Nel capolavoro di Woody Allen del 1977 noto a tutti col nome di  “Io e Annie”, Walken partecipa alle vicende della traballante coppia dal punto di vista dell’eccentrico personaggio di Duane. L’intima confessione che fa ad Alvy - di provare talvolta l’impulso a guidare contromano per strada, fantasticando sul fragore delle auto che si scontrano, sul rompersi dei vetri e e sulla benzina che impregna l’asfalto - è sicuramente uno dei momenti più iconici di tutta la pellicola, grazie all’eccezionale effetto tragicomico che ne scaturisce in cui la distinta serietà del giovane, frutto del suo disagio personale, si antepone alla cinica - seppur esilarante - mancata empatia del malcapitato che ascolta. Un estratto del film che susciterà ulteriore ilarità proseguendo nella visione, quando Alvy sarà costretto a farsi accompagnare in macchina proprio da Duane per arrivare puntuale in aeroporto. 

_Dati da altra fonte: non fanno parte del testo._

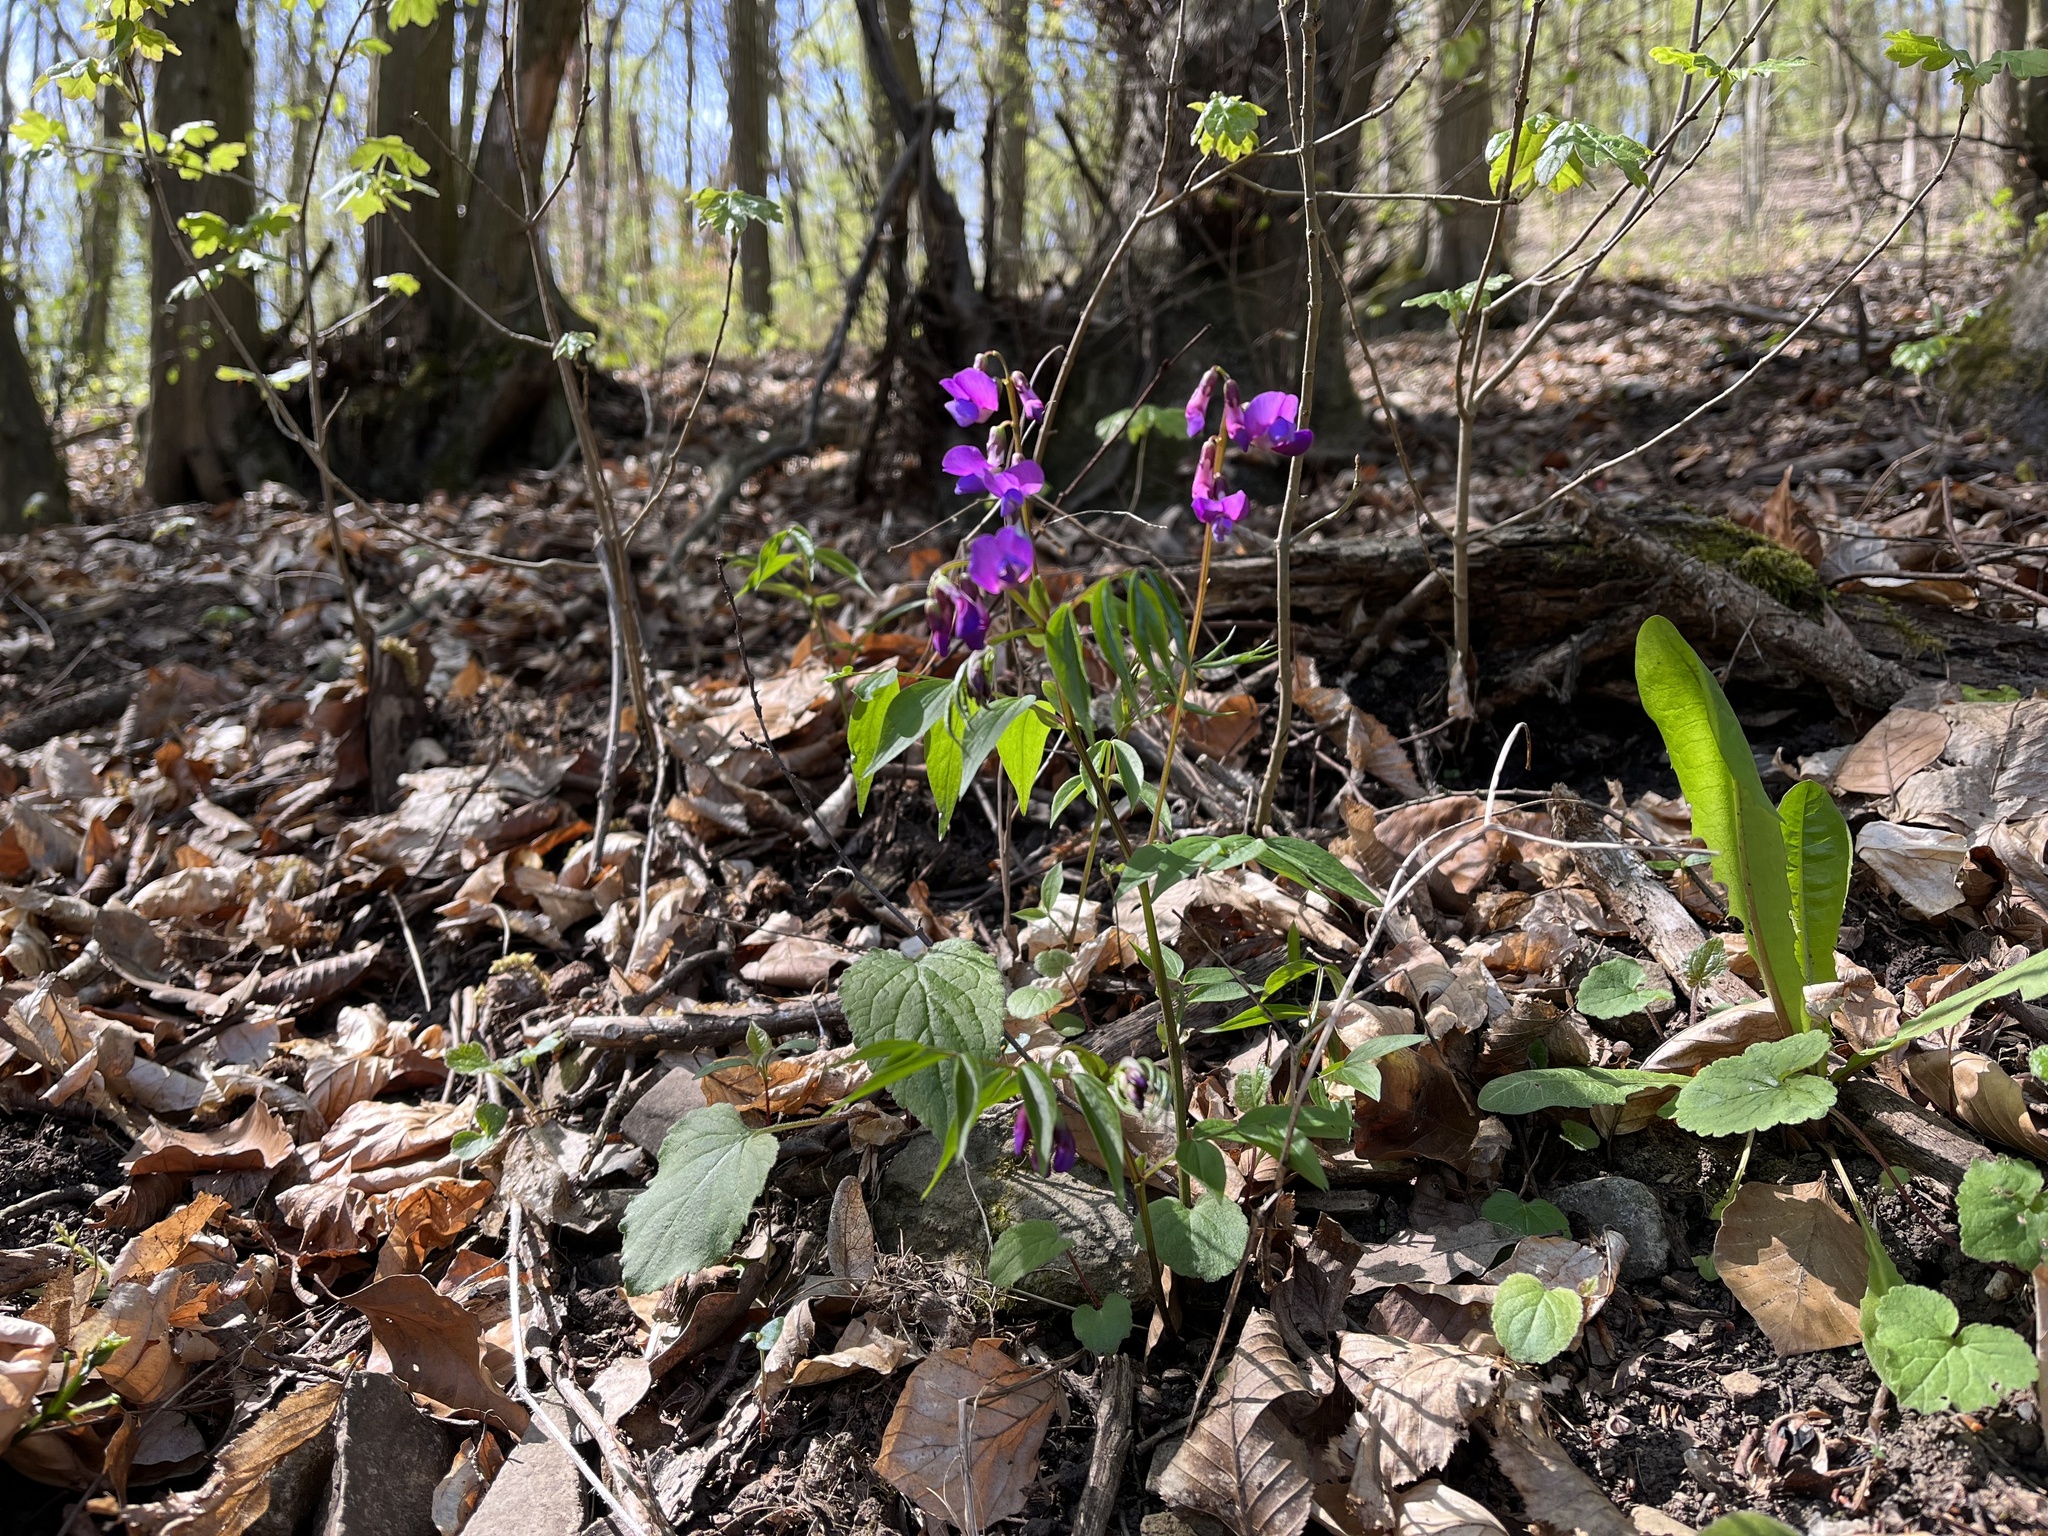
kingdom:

Nella fase di massima espressione della New Hollywood, il cult-movie del 1978 di Miachel Cimino intitolato “Il cacciatore” ha saputo ricostruire le storie di alcuni giovani della Pennsylvania profondamente segnati dall’esperienza del conflitto nel Vietnam. Col personaggio di Nikanor Chevatorevich, - originario della comunità russo-americana - Walken impersona proprio uno di questi. Prima della chiamata alle armi condivideva insieme ai compagni il giusto di imbracciare i fucili al solo scopo di cacciare, scoprendo ben presto - suo malgrado - quanto quegli arnesi potessero diventare brutali strumenti di morte. Memorabile il momento della cattura da parte dei vietcong che li obbligherà a una lunga serie di torture, come nella famosissima scena della roulette russa. Per la sua interpretazione, valorizzando con straordinaria credibilità il dramma dei reduci dopo i traumi subiti nei teatri di guerra, l’attore vincerà il premio Oscar come miglior attore non protagonista

Il film di Tim Burton del 1992 sulle avventure dell’uomo pipistrello intitolato “Batman - il ritorno” è considerato ancora oggi un punto di riferimento per il genere del cinecomic e una base d’ispirazione quando si tratta di far convivere insieme le peripezie dei vari eroi, antieroi e villains. Grazie all’eccezionale scrittura di cui godono i personaggi - dal Batman di Michael Keaton al Pinguino di Danny DeVito - Walken ancora una volta lascia il segno interpretando Max Shreck, un uomo di potere apparentemente onesto e responsabile, animato invece da una cinica ambizione senza sconti o mezze misure. Sicuramente uno dei migliori antagonisti a tema fumettistico mai conosciuti nel mondo del cinema. 

Scritto da Quentin Tarantino con la regia di Tony Scott, il film del 1993 “Una vita al massimo” è oggi riconosciuto dal pubblico di appassionati come un vero e proprio cult, proiettandoci nella fuga ad alto tasso di adrenalina in cui si imbattono un venditore di fumetti e un’ex prostituita che, per un errore del caso, dovranno liberarsi di una valigia piena di cocaina mentre sfuggono alla polizia e alle mire di un’organizzazione mafiosa. In questo mix esplosivo Walken trova spazio dando vita al temibile Vincenzo Cocotti, un affiliato della mafia siciliana in cerca di suo figlio. Nella scena in cui Clifford - interpretato da Dennis Hopper - si sfoga contro tutta la genia sicula mentre Cocotti lo ascolta divertito vedendo fino a che punto il prigioniero è capace di spingersi, assistiamo ad una combinazione vincente di brillante scrittura e magistrale interpretazione. Un momento del film che Tarantino stesso ha definito “la scena più bella che abbia mai scritto”. 

Tra le opere più riuscite di Steven Spielberg c’è sicuramente “Prova a prendermi”, del 2002, ovvero la storia di Frank William Abagnale Jr, un giovane in lotta contro le avversità che tenta di sfuggire, dopo una lunga serie di imprevedibili situazioni e reiterate truffe, alla caccia spietata dell’Fbi. In un’avvincente gara di furbizie messa in campo dai protagonisti - Leonardo di Caprio e Tom Hanks al meglio della loro forma - il ruolo di Frank Abagnale Sr. viene assegnato a Walken e va ad inserirsi, nello specifico, tra le problematiche familiari e i delicati rapporti genitori-figli che il regista pone in evidenza. Il padre di Frank Jr. corrisponde perciò all’eroe che il figlio ha sempre preso come riferimento, nelle situazioni alle quali s’è ispirato per scampare alla giustizia come nei momenti in cui ogni sforzo e sofferenza hanno significato un intimo bisogno di riconoscimento e accettazione.